■ **TASK PROMPT**: Show every line of the listing below that contains the string "style", matching case exactly.

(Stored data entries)
= Beginning of Section =

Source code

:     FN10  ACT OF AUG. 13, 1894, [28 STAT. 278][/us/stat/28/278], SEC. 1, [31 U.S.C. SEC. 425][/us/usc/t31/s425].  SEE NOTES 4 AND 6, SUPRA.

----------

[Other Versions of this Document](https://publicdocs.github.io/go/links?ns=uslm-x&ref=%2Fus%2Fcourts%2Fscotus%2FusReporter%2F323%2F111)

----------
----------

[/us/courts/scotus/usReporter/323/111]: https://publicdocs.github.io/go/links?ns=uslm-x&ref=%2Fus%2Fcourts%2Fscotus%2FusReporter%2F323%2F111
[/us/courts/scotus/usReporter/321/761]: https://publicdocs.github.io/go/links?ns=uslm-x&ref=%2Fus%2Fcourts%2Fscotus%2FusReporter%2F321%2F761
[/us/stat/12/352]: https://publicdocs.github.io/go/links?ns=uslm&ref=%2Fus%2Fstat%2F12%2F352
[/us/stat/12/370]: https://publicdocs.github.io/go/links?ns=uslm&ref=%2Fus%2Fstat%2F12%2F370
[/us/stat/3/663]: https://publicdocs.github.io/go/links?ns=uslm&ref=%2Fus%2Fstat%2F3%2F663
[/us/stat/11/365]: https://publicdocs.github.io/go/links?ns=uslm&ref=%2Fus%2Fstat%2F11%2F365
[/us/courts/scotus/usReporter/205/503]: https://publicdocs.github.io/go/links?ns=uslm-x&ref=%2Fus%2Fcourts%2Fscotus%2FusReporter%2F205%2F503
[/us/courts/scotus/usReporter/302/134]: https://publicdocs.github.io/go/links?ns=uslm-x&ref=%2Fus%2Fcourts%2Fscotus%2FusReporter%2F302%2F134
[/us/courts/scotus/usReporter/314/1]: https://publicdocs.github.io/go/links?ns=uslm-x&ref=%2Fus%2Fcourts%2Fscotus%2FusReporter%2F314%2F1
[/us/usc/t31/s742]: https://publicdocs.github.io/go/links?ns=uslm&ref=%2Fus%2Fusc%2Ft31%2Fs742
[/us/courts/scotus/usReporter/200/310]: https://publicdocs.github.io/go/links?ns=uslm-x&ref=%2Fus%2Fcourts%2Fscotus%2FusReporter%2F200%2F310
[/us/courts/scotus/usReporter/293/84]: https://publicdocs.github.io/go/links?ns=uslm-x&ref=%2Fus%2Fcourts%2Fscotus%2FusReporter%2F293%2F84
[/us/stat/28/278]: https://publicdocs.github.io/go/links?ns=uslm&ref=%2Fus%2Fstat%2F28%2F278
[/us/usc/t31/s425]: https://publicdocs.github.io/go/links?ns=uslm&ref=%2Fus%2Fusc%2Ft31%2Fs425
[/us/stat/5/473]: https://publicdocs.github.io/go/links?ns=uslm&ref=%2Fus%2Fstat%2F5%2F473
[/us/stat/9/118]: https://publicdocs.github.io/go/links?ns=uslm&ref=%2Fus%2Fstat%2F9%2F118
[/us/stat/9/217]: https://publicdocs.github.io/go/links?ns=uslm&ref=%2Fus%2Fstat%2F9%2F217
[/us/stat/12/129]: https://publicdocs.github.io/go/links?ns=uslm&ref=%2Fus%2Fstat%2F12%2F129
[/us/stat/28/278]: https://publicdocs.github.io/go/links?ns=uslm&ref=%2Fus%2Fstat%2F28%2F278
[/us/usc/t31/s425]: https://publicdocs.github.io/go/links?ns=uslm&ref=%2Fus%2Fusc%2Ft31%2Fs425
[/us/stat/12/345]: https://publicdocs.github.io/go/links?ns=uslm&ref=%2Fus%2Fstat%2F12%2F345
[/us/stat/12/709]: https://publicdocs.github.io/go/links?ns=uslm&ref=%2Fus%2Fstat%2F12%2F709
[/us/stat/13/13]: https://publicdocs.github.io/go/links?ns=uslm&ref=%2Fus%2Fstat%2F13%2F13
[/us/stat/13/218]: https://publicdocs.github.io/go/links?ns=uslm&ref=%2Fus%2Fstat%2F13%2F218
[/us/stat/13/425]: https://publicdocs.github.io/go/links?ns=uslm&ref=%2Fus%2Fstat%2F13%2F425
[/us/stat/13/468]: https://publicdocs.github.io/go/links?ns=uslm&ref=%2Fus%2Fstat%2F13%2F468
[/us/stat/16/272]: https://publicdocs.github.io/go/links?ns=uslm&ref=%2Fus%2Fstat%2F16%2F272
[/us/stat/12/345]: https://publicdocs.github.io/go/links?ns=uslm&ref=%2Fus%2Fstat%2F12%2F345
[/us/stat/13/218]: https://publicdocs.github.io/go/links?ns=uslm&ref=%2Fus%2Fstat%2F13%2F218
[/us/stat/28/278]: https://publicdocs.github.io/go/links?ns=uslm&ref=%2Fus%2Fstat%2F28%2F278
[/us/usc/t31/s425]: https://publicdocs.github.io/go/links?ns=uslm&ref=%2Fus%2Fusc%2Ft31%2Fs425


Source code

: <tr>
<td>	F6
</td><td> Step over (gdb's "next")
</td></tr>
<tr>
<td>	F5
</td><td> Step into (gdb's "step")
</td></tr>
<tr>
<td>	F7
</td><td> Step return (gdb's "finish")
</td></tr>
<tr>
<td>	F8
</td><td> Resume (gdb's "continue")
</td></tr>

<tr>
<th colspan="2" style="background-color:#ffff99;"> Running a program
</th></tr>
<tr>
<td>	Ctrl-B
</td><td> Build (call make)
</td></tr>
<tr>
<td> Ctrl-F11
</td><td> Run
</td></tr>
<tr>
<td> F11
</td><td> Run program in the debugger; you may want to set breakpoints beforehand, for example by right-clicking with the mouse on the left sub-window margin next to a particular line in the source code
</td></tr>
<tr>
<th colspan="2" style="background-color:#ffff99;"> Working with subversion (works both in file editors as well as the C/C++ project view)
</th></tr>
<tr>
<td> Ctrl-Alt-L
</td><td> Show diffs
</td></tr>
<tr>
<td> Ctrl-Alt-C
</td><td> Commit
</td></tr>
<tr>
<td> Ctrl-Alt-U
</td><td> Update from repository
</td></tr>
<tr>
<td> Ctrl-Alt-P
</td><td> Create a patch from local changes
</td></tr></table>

= End of Section =

■ **RESULT OF THIS EXERCISE**:
<th colspan="2" style="background-color:#ffff99;"> Running a program
<th colspan="2" style="background-color:#ffff99;"> Working with subversion (works both in file editors as well as the C/C++ project view)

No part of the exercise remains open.